The title-line is the first line of the data set. It is free and can be used to specify column-names. It is important to understand the difference between column-names and a column-types: as already stated the column-names are totally free but the column-types shall belong to a list of pre-defined keywords. They are used to identify the column’s role. For instance, in the previous example, the fourth column of the sample data set contains measurement information and will then have column-type Y. A name (CONC) has been entered to indicate that the measurement corresponds to a concentration. It is possible to group the column-types based on their functionality:

  • Subject identification headers: column-types ID and OCC are used to identify subjects.
  • Time headers: column-types TIME and DATE (or DAT1, DAT2, DAT3) are used to time stamp data.
  • Dose headers: column-types AMT (alias: DOSE, for dose amounts), ADM (administration type identifiers),  RATE (administration rates), TINF (administration durations), SS (mark doses as steady-state), II (alias: TAU, for inter-dose intervals) and ADDL (additional doses) are used to define doses.
  • Response headers: column-types Y (alias: DV and CONC, for response values), YTYPE (response type identifiers), CENS (mark responses as censored), LIMIT (response limit) are used to define responses.
  • Covariate headers: column-types COV (continuous covariate) and CAT (categorical covariate) are used to define continuous and categorial covariates.
  • Regression headers: column-type X (alias: REG, XX) is used to define regression variables.
  • Control and event headers: column-types MDV (to control data by tagging lines as dose-lines, response-lines or regression-lines) and EVID (to mark unusual events).

Character definition for data set elements naming

Only alphanumeric characters and the underscore “_” character are allowed in the strings of your data set (headers, categorical covariate names, etc).
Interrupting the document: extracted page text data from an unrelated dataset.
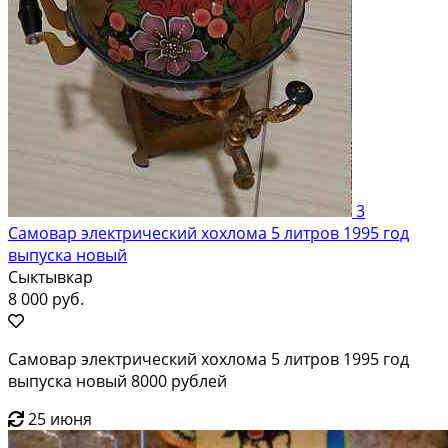
3
Самовар электрический хохлома 5 литров 1995 год
выпуска новый
Сыктывкар
8 000 руб.
Самовар электрический хохлома 5 литров 1995 год
выпуска новый 8000 рублей
25 июня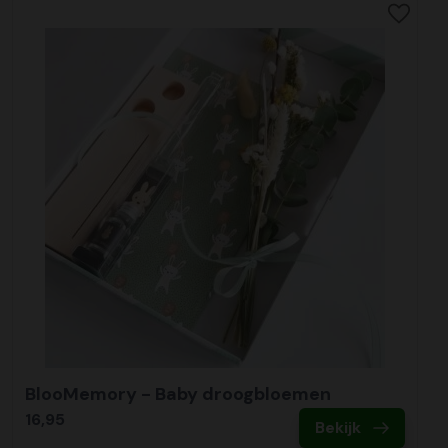
BlooMemory - Baby droogbloemen
16,95
Bekijk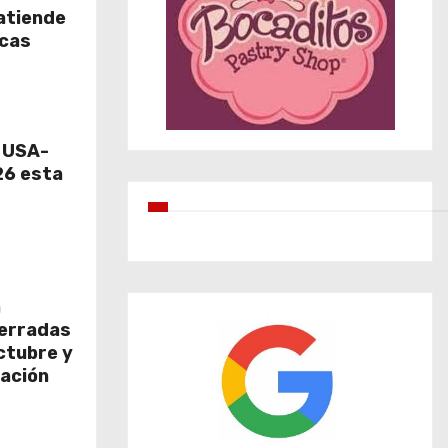
atiende
icas
e USA-
6 esta
a
cerradas
octubre y
ación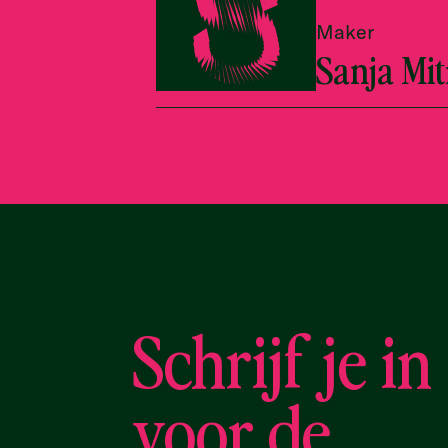
Maker
Sanja Mit
Schrijf je in
voor de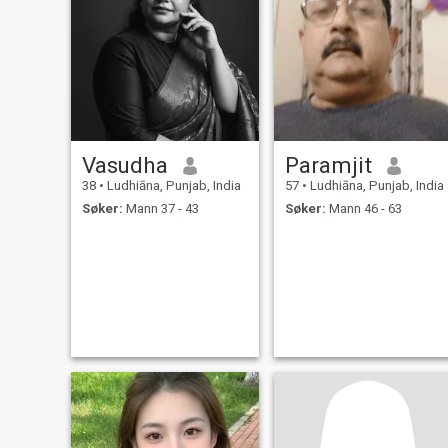
Vasudha
Paramjit
38
•
Ludhiāna, Punjab, India
57
•
Ludhiāna, Punjab, India
Søker:
Mann 37 - 43
Søker:
Mann 46 - 63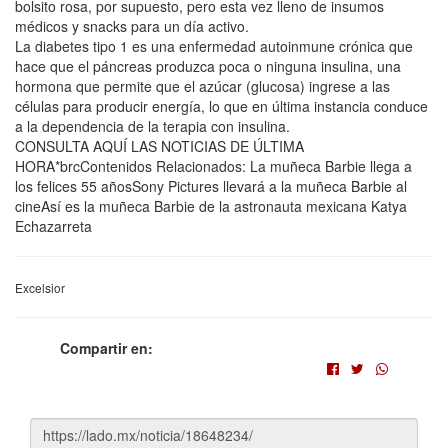
bolsito rosa, por supuesto, pero esta vez lleno de insumos
médicos y snacks para un día activo.
La diabetes tipo 1 es una enfermedad autoinmune crónica que
hace que el páncreas produzca poca o ninguna insulina, una
hormona que permite que el azúcar (glucosa) ingrese a las
células para producir energía, lo que en última instancia conduce
a la dependencia de la terapia con insulina.
CONSULTA AQUÍ LAS NOTICIAS DE ÚLTIMA
HORA*brcContenidos Relacionados: La muñeca Barbie llega a
los felices 55 añosSony Pictures llevará a la muñeca Barbie al
cineAsí es la muñeca Barbie de la astronauta mexicana Katya
Echazarreta
Excelsior
Compartir en: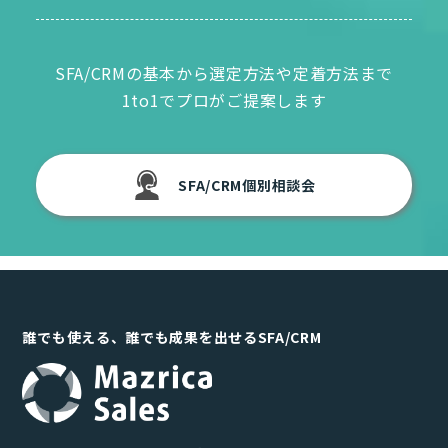
SFA/CRMの基本から選定方法や定着方法まで
1to1でプロがご提案します
SFA/CRM個別相談会
誰でも使える、誰でも成果を出せるSFA/CRM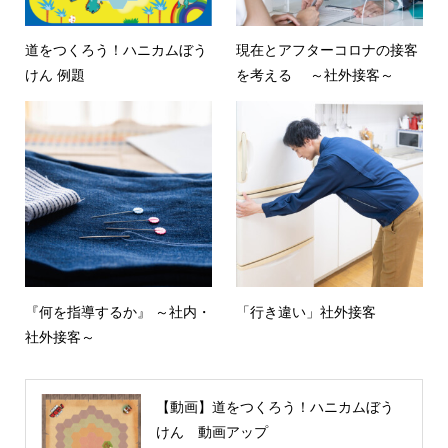
道をつくろう！ハニカムぼう
現在とアフターコロナの接客
けん 例題
を考える ～社外接客～
『何を指導するか』 ～社内・
「行き違い」社外接客
社外接客～
【動画】道をつくろう！ハニカムぼう
けん 動画アップ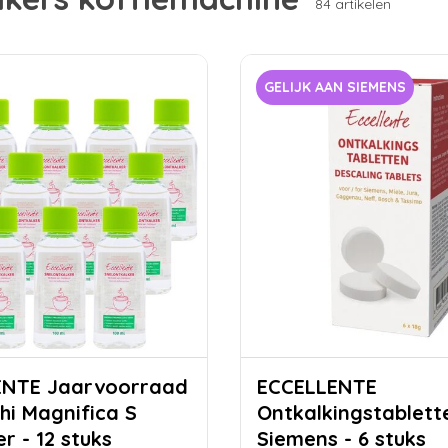
84 artikelen
GELIJK AAN SIEMENS
rvoorraad
ECCELLENTE
hi Magnifica S
Ontkalkingstablett
r - 12 stuks
Siemens - 6 stuks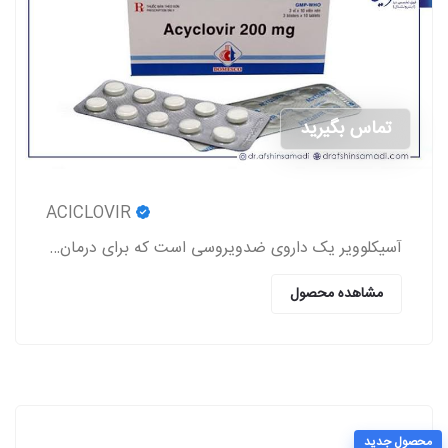
تماس بگیرید
ACICLOVIR
آسیکلوویر یک داروی ضدویروسی است که برای درمان عفونت‌های ناشی از ویروس‌های هرپس (تبخال لب و تناسلی، زونا، آبله‌مرغان) استفاده می‌شود.
مشاهده محصول
محصول جدید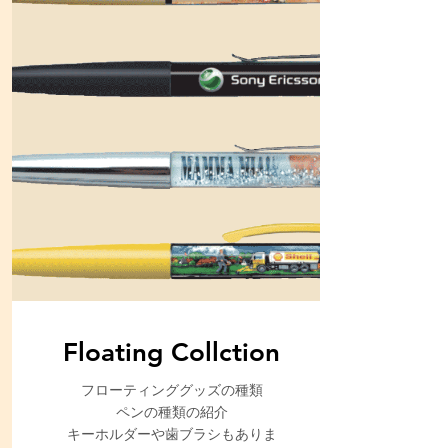
Floating Collction
フローティンググッズの種類
ペンの種類の紹介
キーホルダーや歯ブラシもありま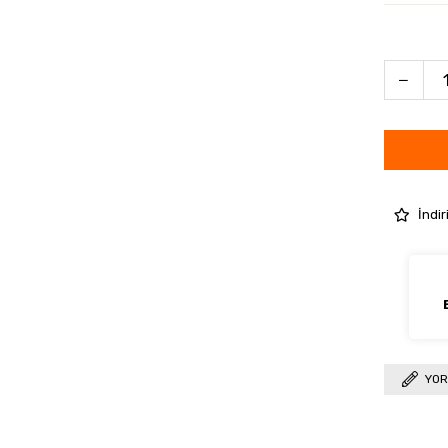
İndir
YOR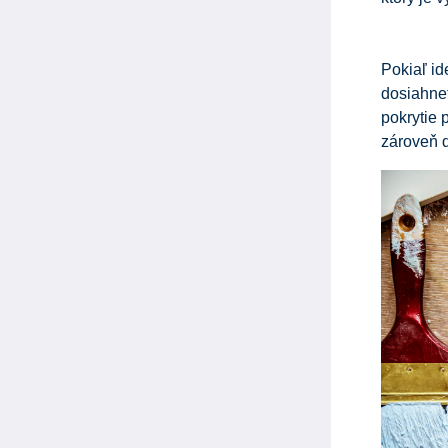
Pokiaľ id
dosiahne
pokrytie 
zároveň 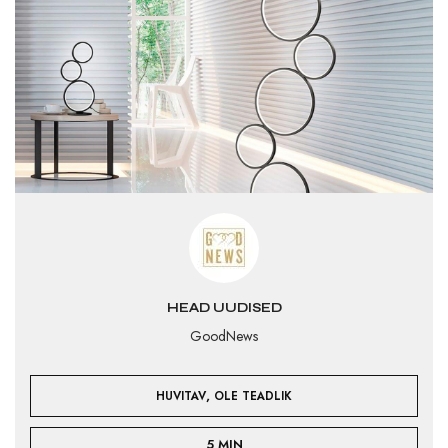
HEAD UUDISED
GoodNews
,
HUVITAV
OLE TEADLIK
5 MIN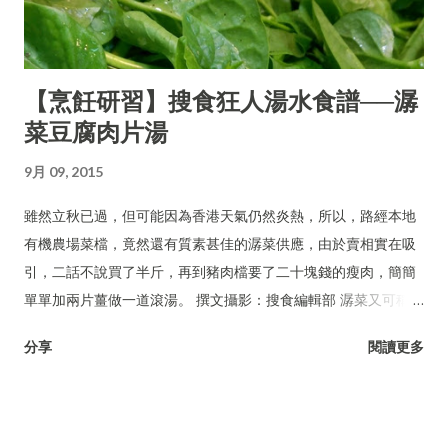
【烹飪研習】搜食狂人湯水食譜──潺
菜豆腐肉片湯
9月 09, 2015
雖然立秋已過，但可能因為香港天氣仍然炎熱，所以，路經本地
有機農場菜檔，竟然還有質素甚佳的潺菜供應，由於賣相實在吸
引，二話不說買了半斤，再到豬肉檔要了二十塊錢的瘦肉，簡簡
單單加兩片薑做一道滾湯。 撰文攝影：搜食編輯部 潺菜又可稱木
耳菜、落葵、豆腐菜、藤菜。
分享
閱讀更多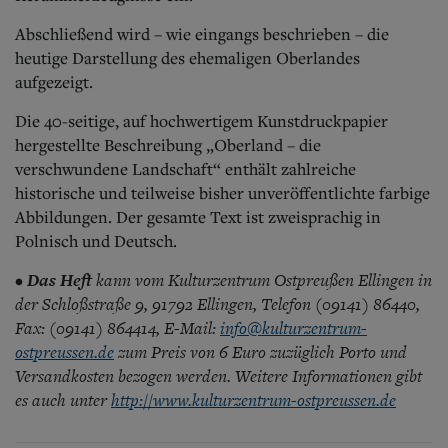
Abschließend wird – wie eingangs beschrieben – die
heutige Darstellung des ehemaligen Oberlandes
aufgezeigt.
Die 40-seitige, auf hochwertigem Kunstdruckpapier
hergestellte Beschreibung „Oberland – die
verschwundene Landschaft“ enthält zahlreiche
historische und teilweise bisher unveröffentlichte farbige
Abbildungen. Der gesamte Text ist zweisprachig in
Polnisch und Deutsch.
Das Heft
kann vom Kulturzentrum Ostpreußen Ellingen in
•
der Schloßstraße 9, 91792 Ellingen, Telefon (09141) 86440,
Fax: (09141) 864414, E-Mail:
info@kulturzentrum-
ostpreussen.de
zum Preis von 6 Euro zuzüglich Porto und
Versandkosten bezogen werden. Weitere Informationen gibt
es auch unter
http://www.kulturzentrum-ostpreussen.de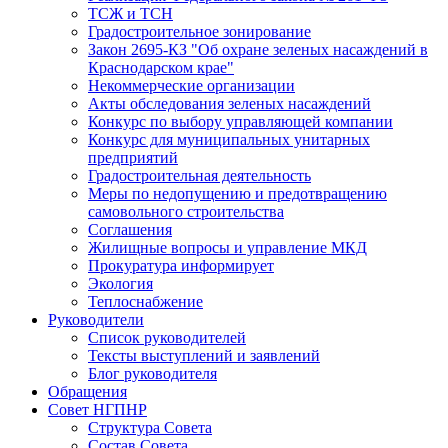
ТСЖ и ТСН
Градостроительное зонирование
Закон 2695-КЗ "Об охране зеленых насаждений в
Краснодарском крае"
Некоммерческие организации
Акты обследования зеленых насаждений
Конкурс по выбору управляющей компании
Конкурс для муниципальных унитарных
предприятий
Градостроительная деятельность
Меры по недопущению и предотвращению
самовольного строительства
Соглашения
Жилищные вопросы и управление МКД
Прокуратура информирует
Экология
Теплоснабжение
Руководители
Список руководителей
Тексты выступлений и заявлений
Блог руководителя
Обращения
Совет НГПНР
Структура Совета
Состав Совета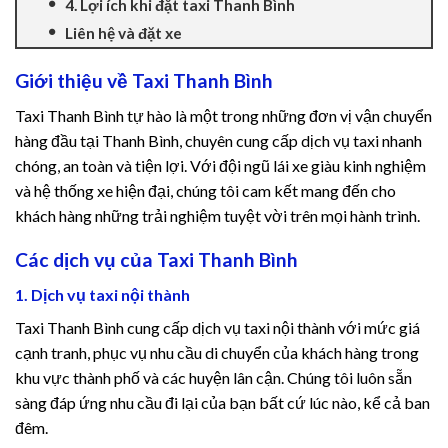
4. Lợi ích khi đặt taxi Thanh Bình
Liên hệ và đặt xe
Giới thiệu về Taxi Thanh Bình
Taxi Thanh Bình tự hào là một trong những đơn vị vận chuyển
hàng đầu tại Thanh Bình, chuyên cung cấp dịch vụ taxi nhanh
chóng, an toàn và tiện lợi. Với đội ngũ lái xe giàu kinh nghiệm
và hệ thống xe hiện đại, chúng tôi cam kết mang đến cho
khách hàng những trải nghiệm tuyệt vời trên mọi hành trình.
Các dịch vụ của Taxi Thanh Bình
1. Dịch vụ taxi nội thành
Taxi Thanh Bình cung cấp dịch vụ taxi nội thành với mức giá
cạnh tranh, phục vụ nhu cầu di chuyển của khách hàng trong
khu vực thành phố và các huyện lân cận. Chúng tôi luôn sẵn
sàng đáp ứng nhu cầu đi lại của bạn bất cứ lúc nào, kể cả ban
đêm.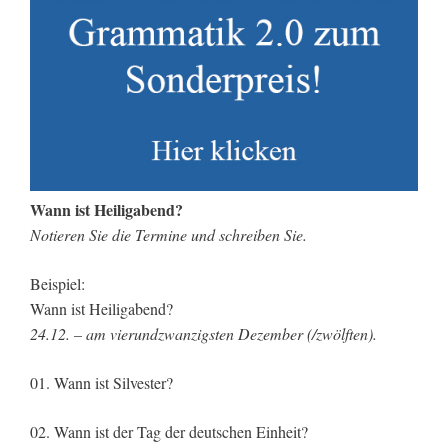
Wann ist Heiligabend?
Notieren Sie die Termine und schreiben Sie.
Beispiel:
Wann ist Heiligabend?
24.12. – am vierundzwanzigsten Dezember (/zwölften).
01. Wann ist Silvester?
02. Wann ist der Tag der deutschen Einheit?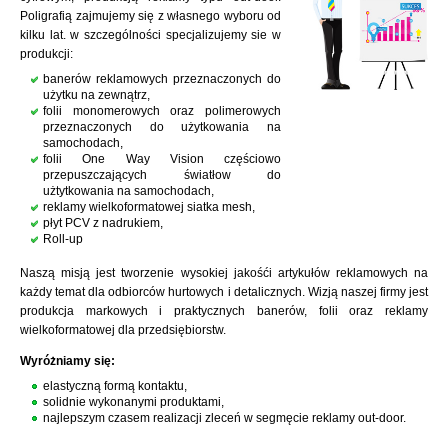
Poligrafią zajmujemy się z własnego wyboru od
kilku lat. w szczególności specjalizujemy sie w
produkcji:
banerów reklamowych przeznaczonych do
użytku na zewnątrz,
folii monomerowych oraz polimerowych
przeznaczonych do użytkowania na
samochodach,
folii One Way Vision częściowo
przepuszczających światłow do
użtytkowania na samochodach,
reklamy wielkoformatowej siatka mesh,
płyt PCV z nadrukiem,
Roll-up
Naszą misją jest tworzenie wysokiej jakośći artykułów reklamowych na
każdy temat dla odbiorców hurtowych i detalicznych. Wizją naszej firmy jest
produkcja markowych i praktycznych banerów, folii oraz reklamy
wielkoformatowej dla przedsiębiorstw.
Wyróżniamy się:
elastyczną formą kontaktu,
solidnie wykonanymi produktami,
najlepszym czasem realizacji zleceń w segmęcie reklamy out-door.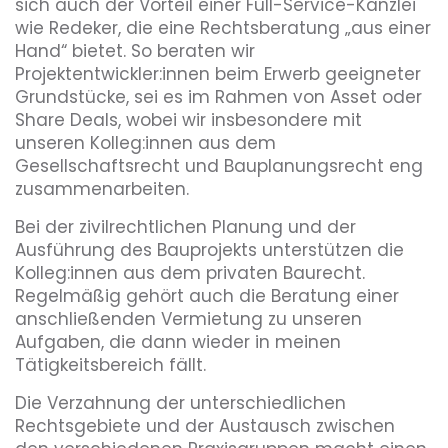
sich auch der Vorteil einer Full-Service-Kanzlei
wie Redeker, die eine Rechtsberatung „aus einer
Hand“ bietet. So beraten wir
Projektentwickler:innen beim Erwerb geeigneter
Grundstücke, sei es im Rahmen von Asset oder
Share Deals, wobei wir insbesondere mit
unseren Kolleg:innen aus dem
Gesellschaftsrecht und Bauplanungsrecht eng
zusammenarbeiten.
Bei der zivilrechtlichen Planung und der
Ausführung des Bauprojekts unterstützen die
Kolleg:innen aus dem privaten Baurecht.
Regelmäßig gehört auch die Beratung einer
anschließenden Vermietung zu unseren
Aufgaben, die dann wieder in meinen
Tätigkeitsbereich fällt.
Die Verzahnung der unterschiedlichen
Rechtsgebiete und der Austausch zwischen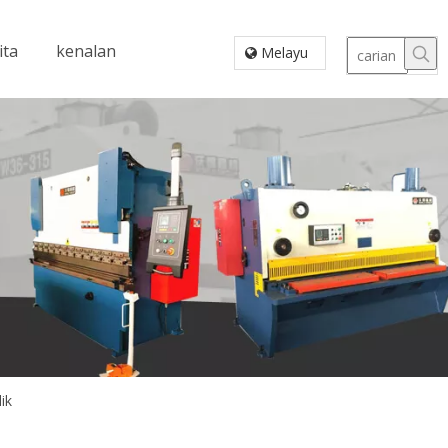
ita
kenalan
Melayu
ik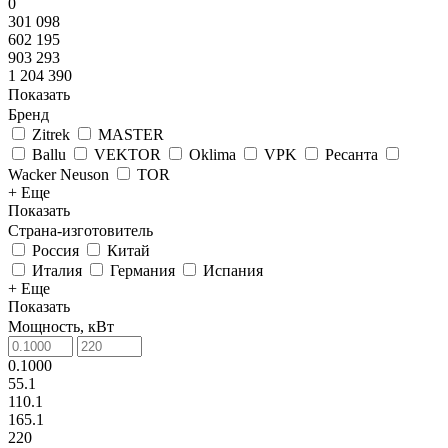
0
301 098
602 195
903 293
1 204 390
Показать
Бренд
Zitrek
MASTER
Ballu
VEKTOR
Oklima
VPK
Ресанта
Wacker Neuson
TOR
+ Еще
Показать
Страна-изготовитель
Россия
Китай
Италия
Германия
Испания
+ Еще
Показать
Мощность, кВт
0.1000
55.1
110.1
165.1
220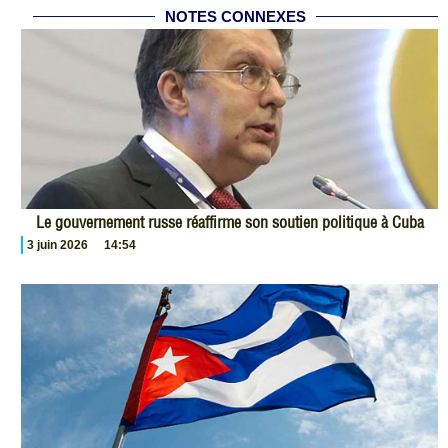
NOTES CONNEXES
Le gouvernement russe réaffirme son soutien politique à Cuba
3 juin 2026
14:54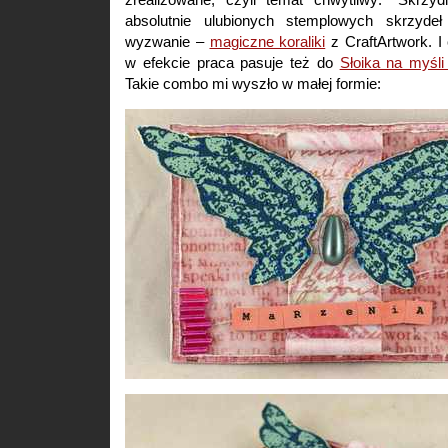
absolutnie ulubionych stemplowych skrzydeł
wyzwanie –
magiczne koraliki
z CraftArtwork. I
w efekcie praca pasuje też do
Słoika na myśli
Takie combo mi wyszło w małej formie: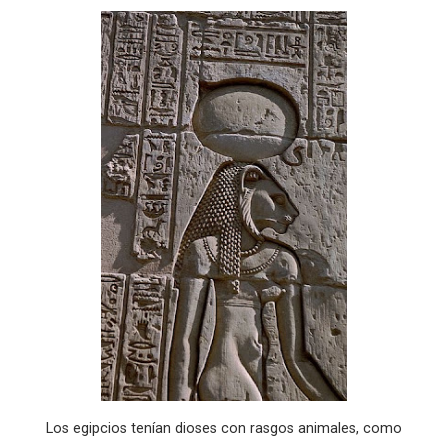
Los egipcios tenían dioses con rasgos animales, como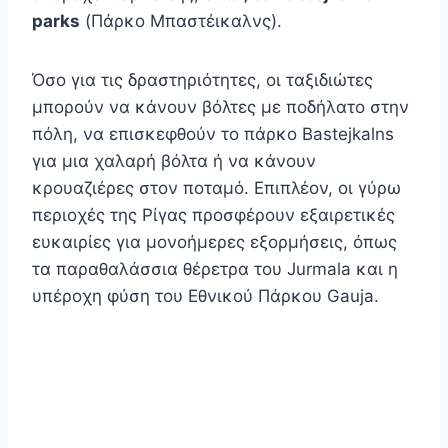
parks
(Πάρκο Μπαστέικαλνς).
Όσο για τις δραστηριότητες, οι ταξιδιώτες
μπορούν να κάνουν βόλτες με ποδήλατο στην
πόλη, να επισκεφθούν το πάρκο Bastejkalns
για μια χαλαρή βόλτα ή να κάνουν
κρουαζιέρες στον ποταμό. Επιπλέον, οι γύρω
περιοχές της Ρίγας προσφέρουν εξαιρετικές
ευκαιρίες για μονοήμερες εξορμήσεις, όπως
τα παραθαλάσσια θέρετρα του Jurmala και η
υπέροχη φύση του Εθνικού Πάρκου Gauja.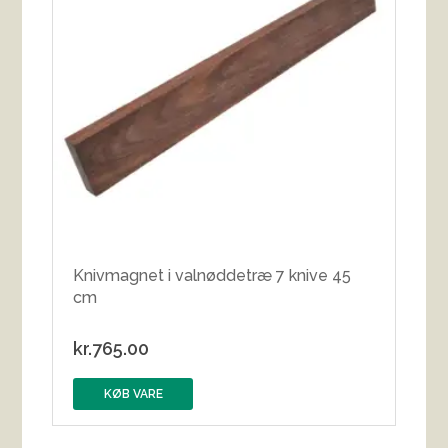
Knivmagnet i valnøddetræ 7 knive 45
cm
kr.
765.00
KØB VARE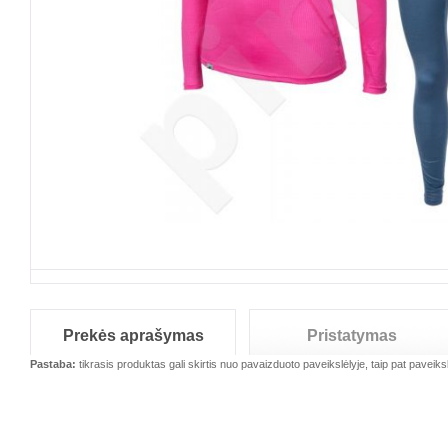
Prekės aprašymas
Pristatymas
Pastaba:
tikrasis produktas gali skirtis nuo pavaizduoto paveikslėlyje, taip pat paveiksl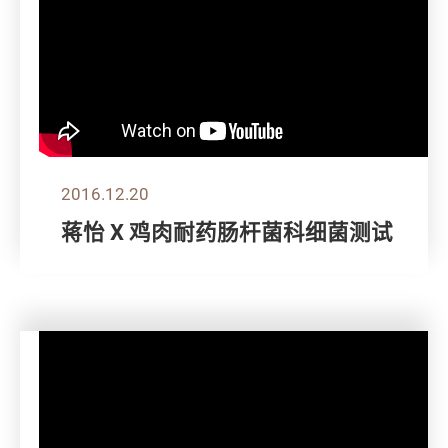
2016.12.20
蒋怡 X 鸡肉耐药肠杆菌科细菌测试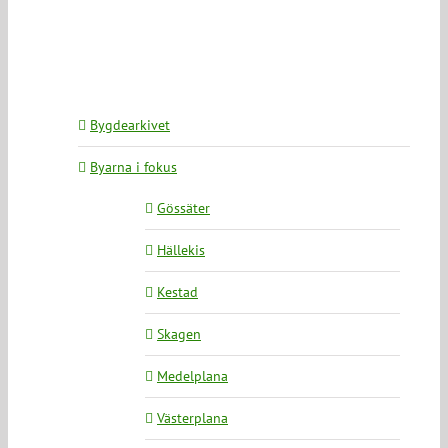
Bygdearkivet
Byarna i fokus
Gössäter
Hällekis
Kestad
Skagen
Medelplana
Västerplana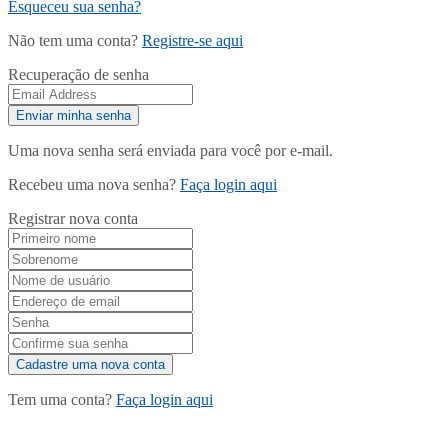
Esqueceu sua senha?
Não tem uma conta?
Registre-se aqui
Recuperação de senha
Uma nova senha será enviada para você por e-mail.
Recebeu uma nova senha?
Faça login aqui
Registrar nova conta
Tem uma conta?
Faça login aqui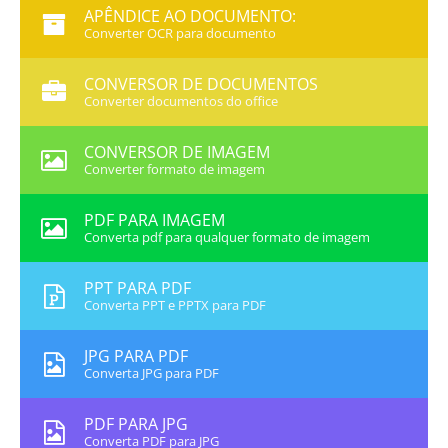
APÊNDICE AO DOCUMENTO:
Converter OCR para documento
CONVERSOR DE DOCUMENTOS
Converter documentos do office
CONVERSOR DE IMAGEM
Converter formato de imagem
PDF PARA IMAGEM
Converta pdf para qualquer formato de imagem
PPT PARA PDF
Converta PPT e PPTX para PDF
JPG PARA PDF
Converta JPG para PDF
PDF PARA JPG
Converta PDF para JPG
Special characters such as spaces ” “, stars “*”, parentheses “(“, brackets “[“, dashes “-“, dots “.”, quotes ” and slashes “/” are not supported.

These characters restrictions are impacting

  • The headers.
  • The strings that can be used in ID, YTYPE, and CAT columns.

If your data set includes unsupported characters, loading your data may work the first time, but you will encounter a parsing error when loading a saved project.